Only a number is wanted here: how many lines in the entries below contain the word "HAWAII".

# # # # #

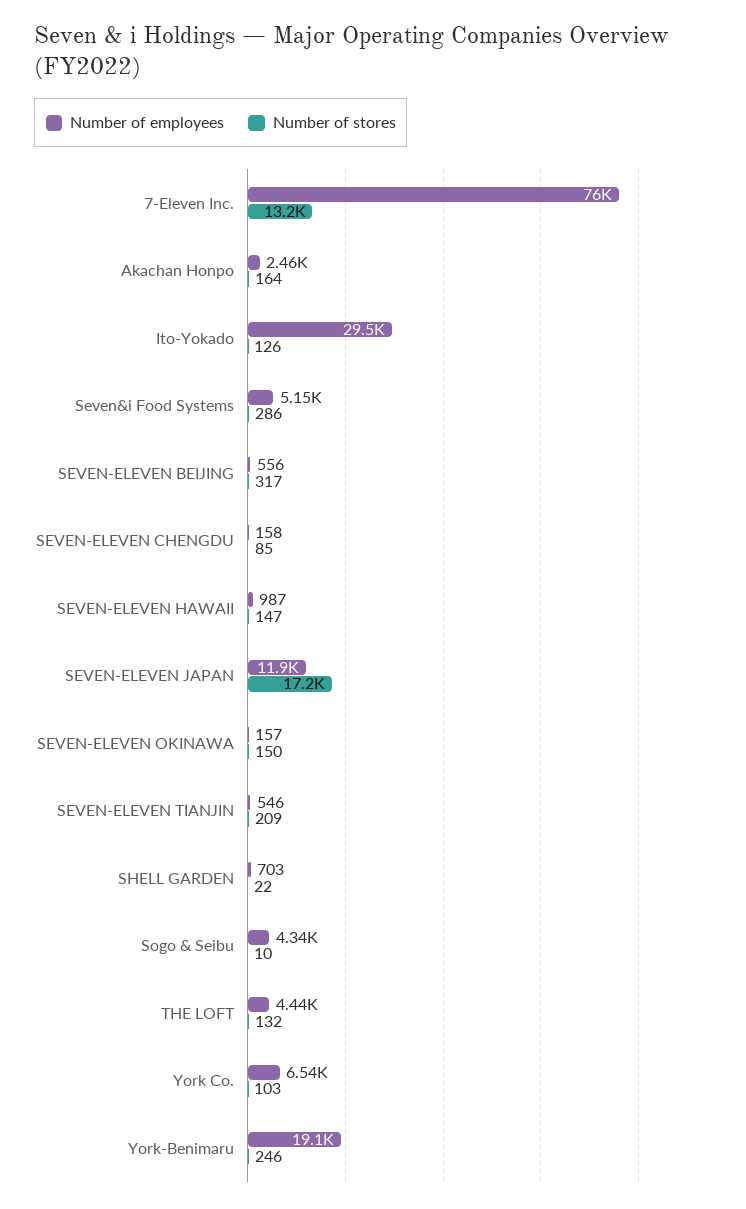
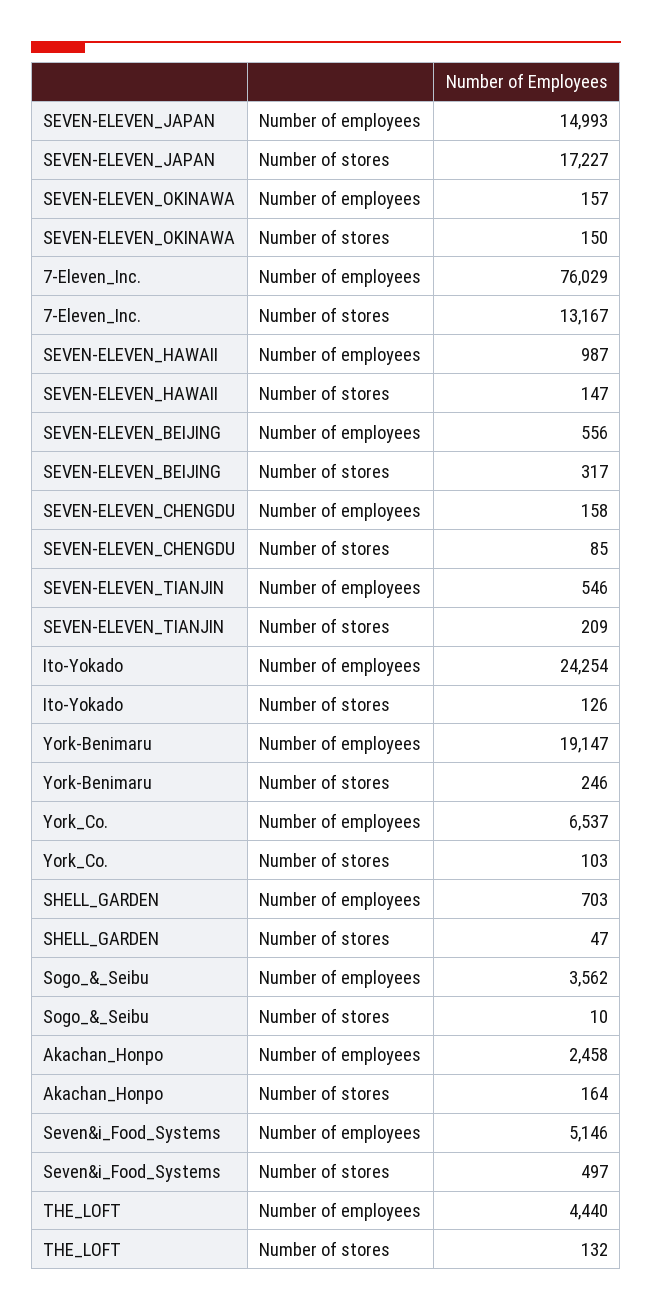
  {
    "Number of employees": {
      "7-Eleven Inc.": 76029,
      "Akachan Honpo": 2458,
-     "Ito-Yokado": 29500,
+     "Ito-Yokado": 24254,
      "Seven&i Food Systems": 5146,
      "SEVEN-ELEVEN BEIJING": 556,
      "SEVEN-ELEVEN CHENGDU": 158,
      "SEVEN-ELEVEN HAWAII": 987,
-     "SEVEN-ELEVEN JAPAN": 11900,
+     "SEVEN-ELEVEN JAPAN": 14993,
      "SEVEN-ELEVEN OKINAWA": 157,
      "SEVEN-ELEVEN TIANJIN": 546,
      "SHELL GARDEN": 703,
-     "Sogo & Seibu": 4340,
+     "Sogo & Seibu": 3562,
      "THE LOFT": 4440,
      "York Co.": 6537,
      "York-Benimaru": 19147
    },
    "Number of stores": {
      "7-Eleven Inc.": 13167,
      "Akachan Honpo": 164,
      "Ito-Yokado": 126,
-     "Seven&i Food Systems": 286,
+     "Seven&i Food Systems": 497,
      "SEVEN-ELEVEN BEIJING": 317,
      "SEVEN-ELEVEN CHENGDU": 85,
      "SEVEN-ELEVEN HAWAII": 147,
      "SEVEN-ELEVEN JAPAN": 17227,
      "SEVEN-ELEVEN OKINAWA": 150,
      "SEVEN-ELEVEN TIANJIN": 209,
-     "SHELL GARDEN": 22,
+     "SHELL GARDEN": 47,
      "Sogo & Seibu": 10,
      "THE LOFT": 132,
      "York Co.": 103,
      "York-Benimaru": 246
    }
  }

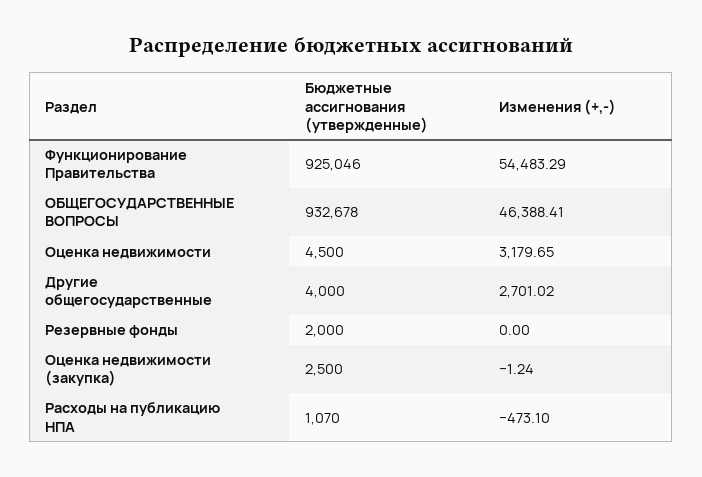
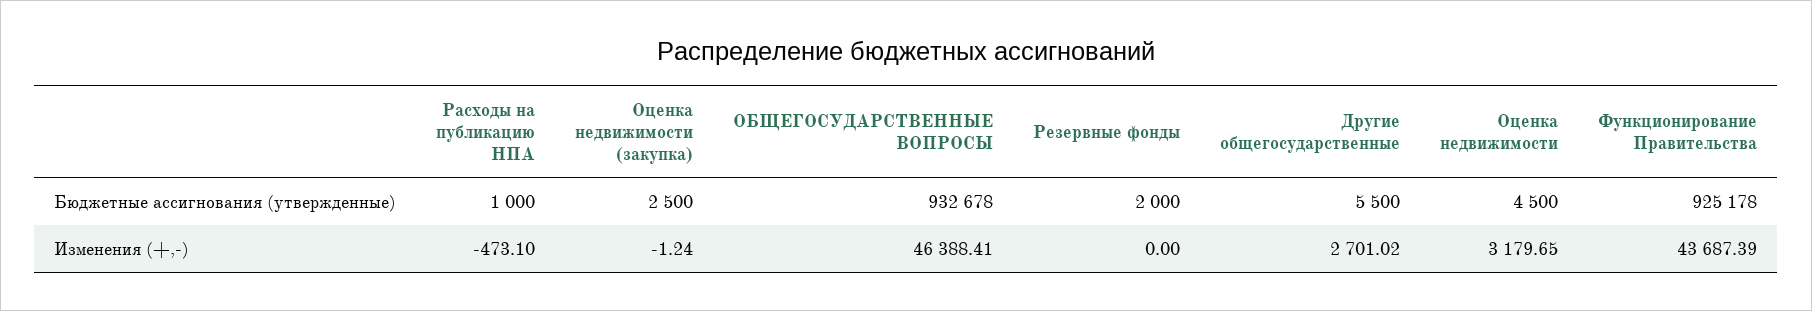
  {
    "Бюджетные ассигнования (утвержденные)": {
-     "Функционирование Правительства": 925046,
+     "Функционирование Правительства": 925178,
      "ОБЩЕГОСУДАРСТВЕННЫЕ ВОПРОСЫ": 932678,
      "Оценка недвижимости": 4500,
-     "Другие общегосударственные": 4000,
+     "Другие общегосударственные": 5500,
      "Резервные фонды": 2000,
      "Оценка недвижимости (закупка)": 2500,
-     "Расходы на публикацию НПА": 1070
+     "Расходы на публикацию НПА": 1000
    },
    "Изменения (+,-)": {
-     "Функционирование Правительства": 54483.29,
+     "Функционирование Правительства": 43687.39,
      "ОБЩЕГОСУДАРСТВЕННЫЕ ВОПРОСЫ": 46388.41,
      "Оценка недвижимости": 3179.65,
      "Другие общегосударственные": 2701.02,
      "Резервные фонды": 0,
      "Оценка недвижимости (закупка)": -1.24,
      "Расходы на публикацию НПА": -473.1
    }
  }

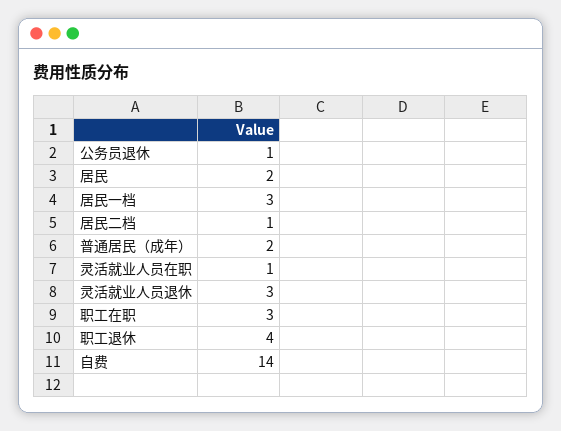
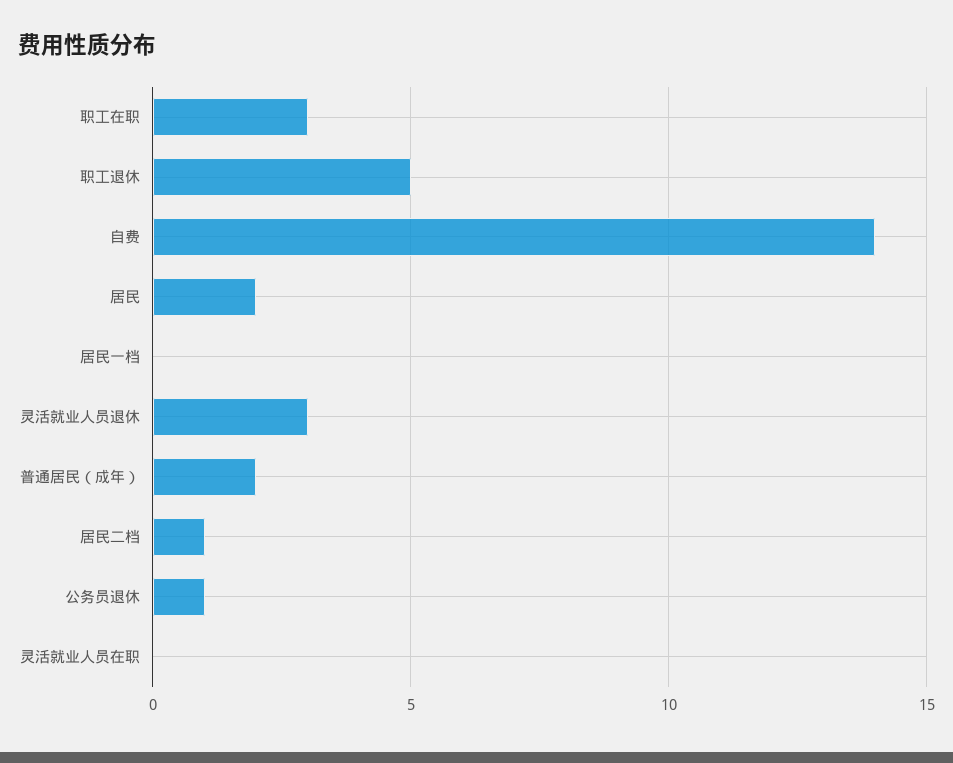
  {
    "公务员退休": 1,
    "居民": 2,
-   "居民一档": 3,
+   "居民一档": 0,
    "居民二档": 1,
    "普通居民（成年）": 2,
-   "灵活就业人员在职": 1,
+   "灵活就业人员在职": 0,
    "灵活就业人员退休": 3,
    "职工在职": 3,
-   "职工退休": 4,
+   "职工退休": 5,
    "自费": 14
  }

# # # # #

— EXERCISE ANSWER —
2